Still going strong: 30 Jahre Volvo FH
Das Jahr 1993 markiert die Geburtsstunde des Volvo FH – und damit den Beginn einer bis heute andauernden Erfolgsgeschichte. Dass die Schweden zum Ende einer Rezession hin einen großen Wurf wagten, erwies sich schnell als die genau richtige Entscheidung: Kaum, dass sich Wirtschaft und Transportsektor wieder erholten, konnte Volvo mit dem wohl modernsten Lkw seiner Zeit aufwarten.
Vom technischen Standpunkt zielte die Neukonstruktion zunächst einmal auf die Kostenseite: mit kraftstoffsparender Aerodynamik (die stark geneigte Frontscheibe sollte noch lange ein Markenzeichen des FH bleiben) und, pünktlich zum Start von Euro 1, einem neu entwickelten Zwölfliter-Motor mit elektronisch geregelter Pumpe-Düse-Einspritzung und außergewöhnlich starker Motorbremse (Volvo Engine Brake, VEB). Adressaten waren aber nicht nur die Unternehmer: Mehr als 1.500 Fahrer ließ Volvo am Erprobungsprozess teilnehmen, was in einem – für damalige Verhältnisse – sehr komfortablen Fahrerhaus mit hohem Bedien-, Fahr- und Wohnkomfort resultierte.
Harter Schnitt im Jahr 2012
In den folgenden 20 Jahren wurde dann zwar der Innenraum und das Design mehrfach überarbeitet, die Rohkarosserie überstand die Zeit aber nahezu unangetastet.

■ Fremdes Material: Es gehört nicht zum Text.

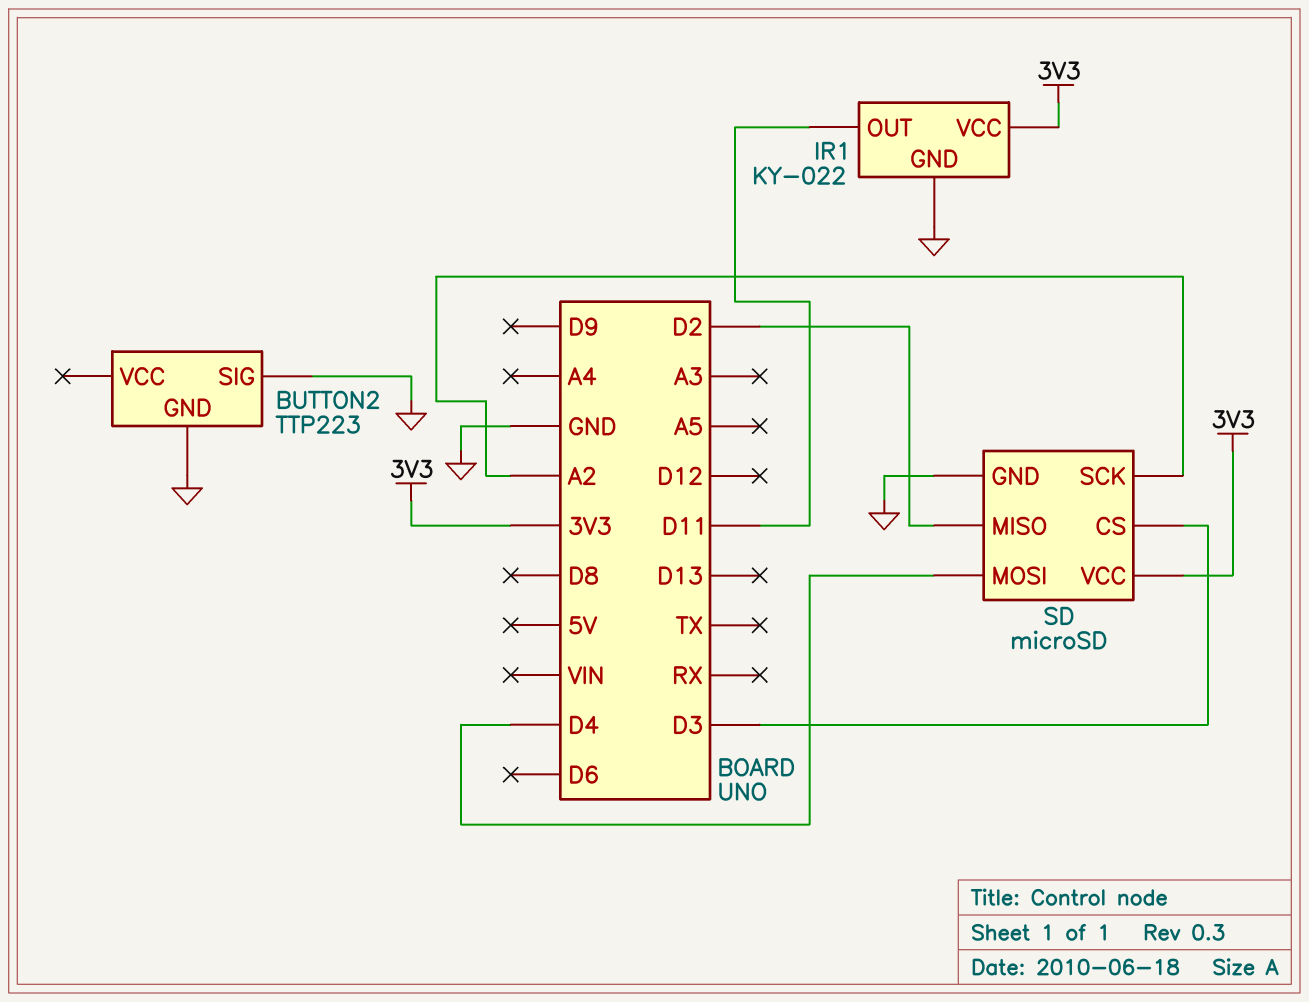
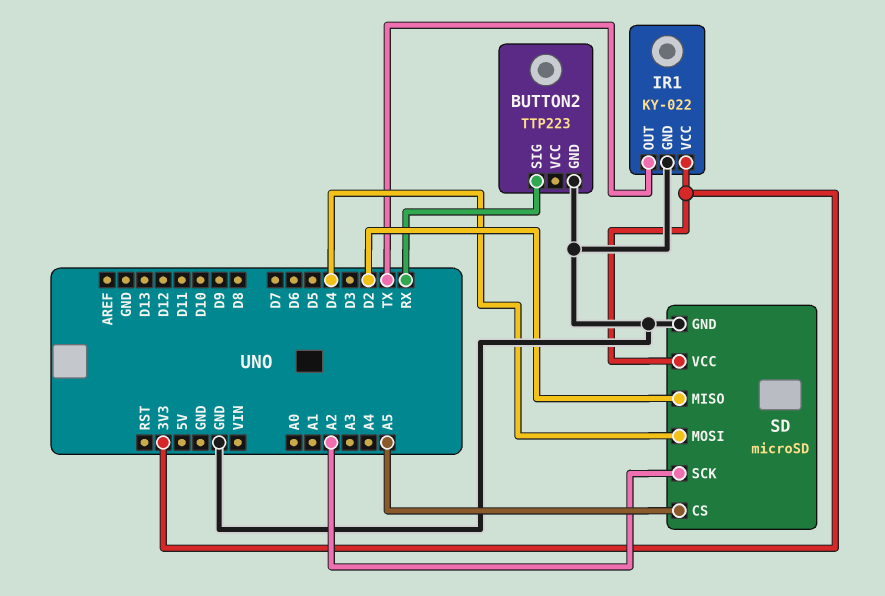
BUTTON2 pin SIG: GND -> RX
IR1 pin OUT: D11 -> TX
SD pin CS: D3 -> A5

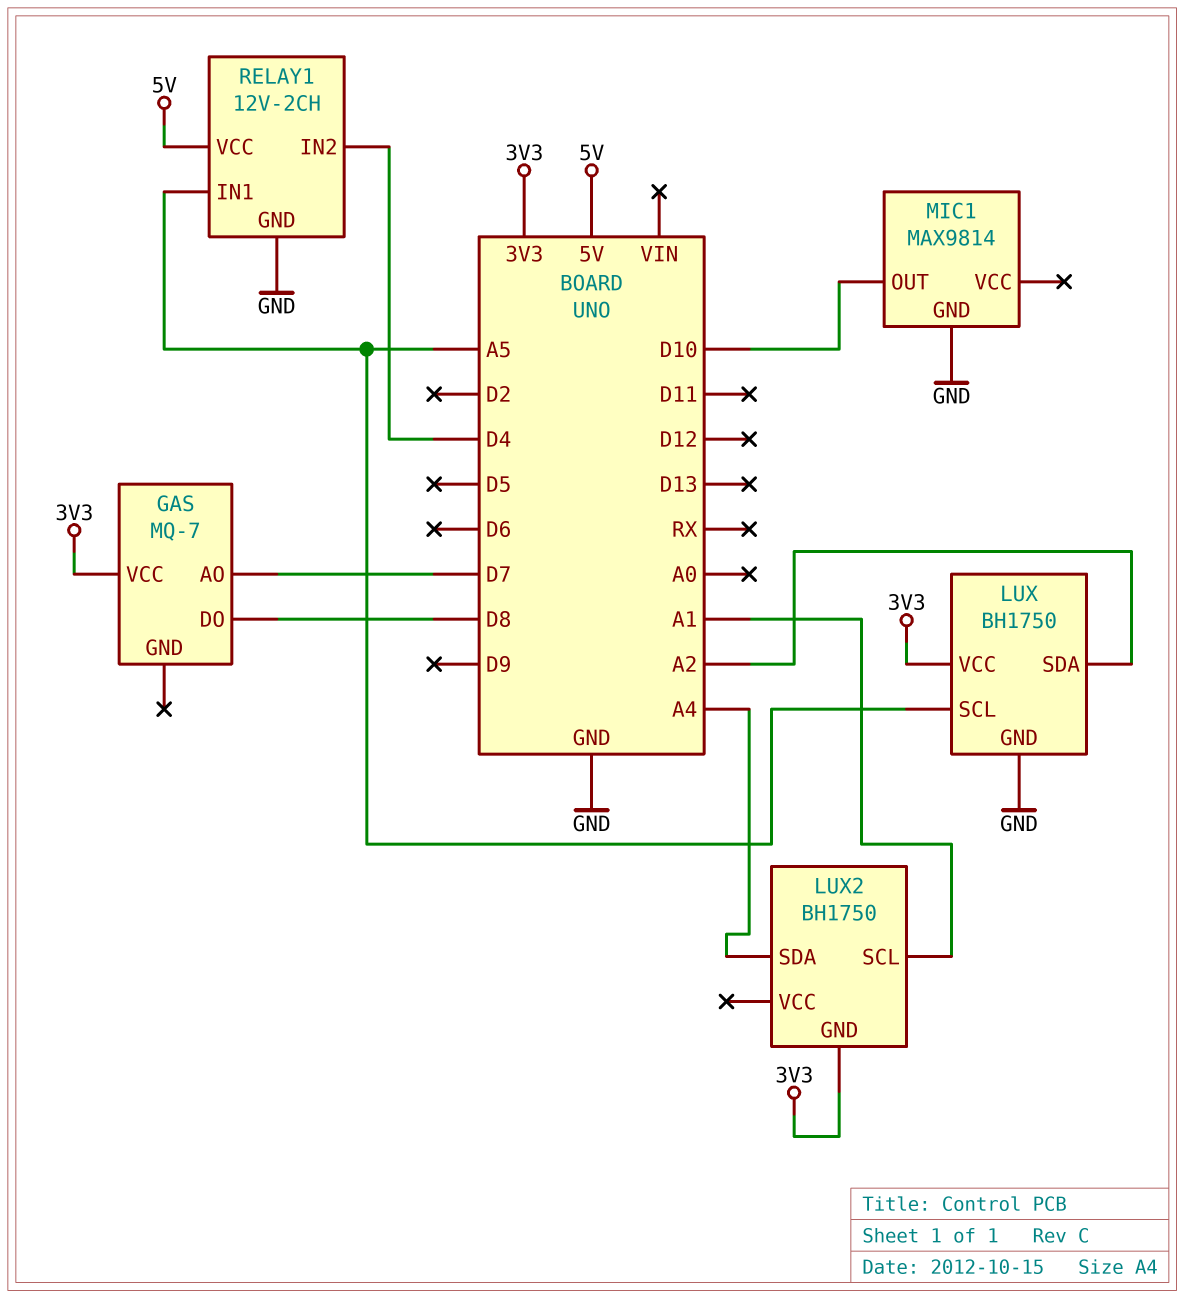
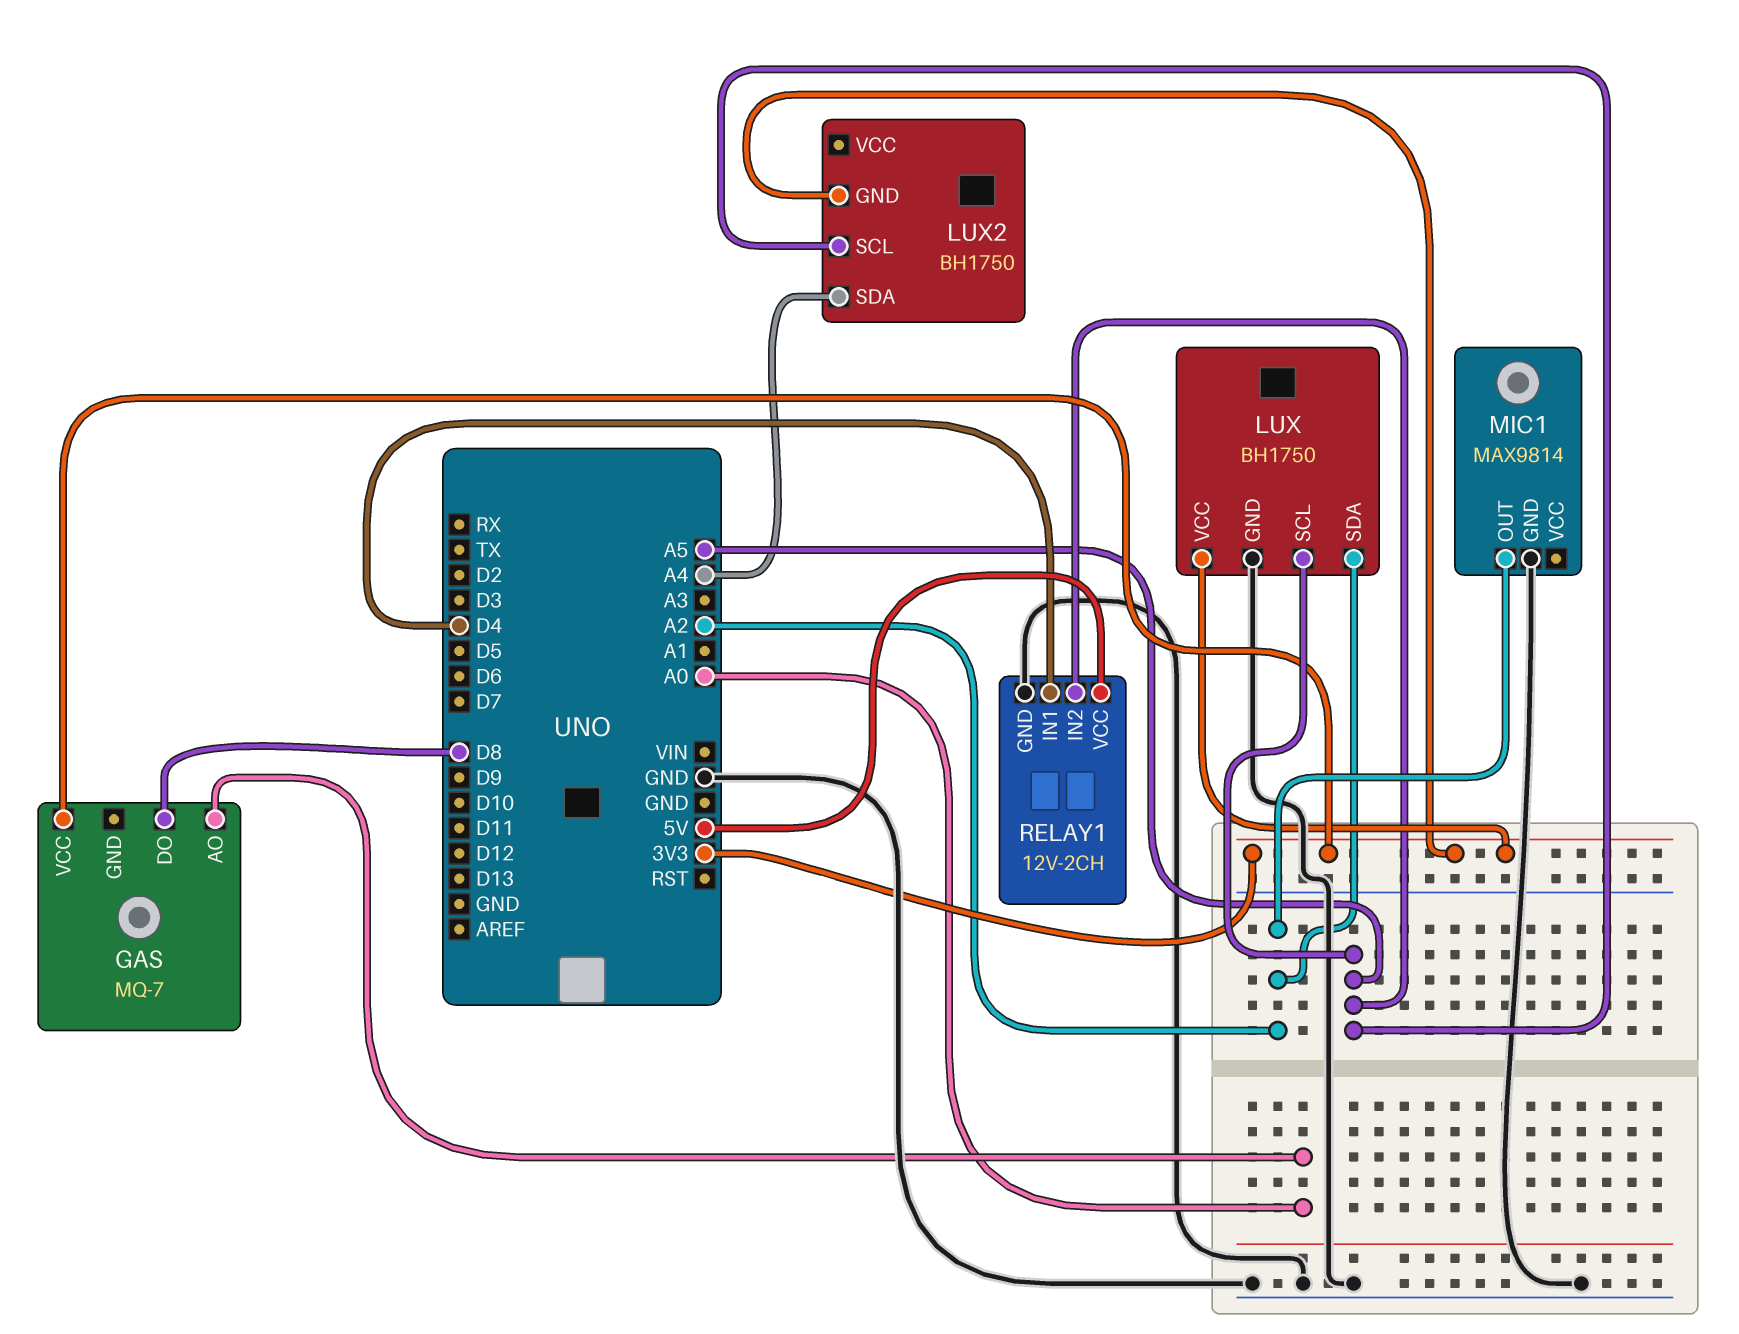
GAS pin AO: D7 -> A0
LUX2 pin SCL: A1 -> A5
MIC1 pin OUT: D10 -> A2
RELAY1 pin IN1: A5 -> D4
RELAY1 pin IN2: D4 -> A5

Die Highlights fanden vielmehr unter dem Blechkleid statt, mit Stichworten wie elektronisch geregelte Scheibenbremsen ab 1998, elektronisches Stabilitätsprogramm (ESP) und automatisiertes I-Shift Getriebe ab 2001, Abstandsregeltempomat ab 2003 sowie 12,8-Liter-Motor D13 mit nochmals verstärkte Motorbremse VEB+ ab 2006.
Abermals einen großen Wurf wagte Volvo dann 2012: Bei der Entwicklung der vierten FH-Generation blieb kaum ein Stein auf dem anderen, deutlich sichtbar an den komplett neuen Fahrerhäusern mit jetzt fast senkrecht stehender Frontscheibe. Zwar blieb es beim bestehenden Motorenprogramm, doch kamen Innovationen und Neuerungen nun Schlag auf Schlag. Ob Einzelradaufhängung vorne (die sich allerdings nicht so recht durchsetzen konnte), elektrisch unterstützte Lenkung (Volvo Dynamic Steering), vorausschauender „I-See“-Tempomat, Doppelkupplungsgetriebe (I-Shift Dual Clutch) oder nicht zuletzt die vollintegrierte Standklimaanlage „I-Park Cool“: Die Schweden rüsteten in immer kürzeren Abständen nach.
In jüngerer Vergangenheit setzten die enorm drehmomentstarken Turbocompound-Varianten des D13-Motors weitere Ausrufezeichen, kombiniert mit nochmals verfeinerter Hard- und Software der automatisierten Getriebe. In die Armaturen hielten digitale Instrumente Einzug, dazu eine Fülle neuer Sicherheitssysteme, beispielsweise Notbremsassistent, Spurwächter mit aktivem Lenkeingriff, Radar- und Kamera-basierte Nahbereichsüberwachung, Türöffnungswarner (signalisiert von hinten herankommende Fahrzeuge oder Fußgänger), intelligenter Geschwindigkeitsassistent, adaptives Fernlicht und eine (zeitlich unbegrenzte) Auto-Hold-Funktion.
Längst hat auch das Thema alternative Antriebe Fahrt aufgenommen. 2017 trat der Volvo FH LNG auf den Plan, mit (Bio-)Methan als Kraftstoff und einer kleinen Menge Diesel als Zündquelle. Einer der großen Vorteile gegenüber lupenreinen Gasmotoren: Mit der Auslegung als Selbstzünder bleibt die volle Motorbremsleistung erhalten. 2021 folgte der serienreife FH BEV mit batterieelektrischem Antrieb, der seither in immer mehr Varianten zur Wahl steht, und auch in Richtung Wasserstoff geht die Reise weiter: Die ersten FH FCEV mit Brennstoffzellen befinden sich gegenwärtig in der Erprobung und sollen in der zweiten Hälfte dieses Jahrzehnts verfügbar sein. Scheint ganz so, als sei die Geschichte des Volvo FH noch lange nicht zu Ende erzählt.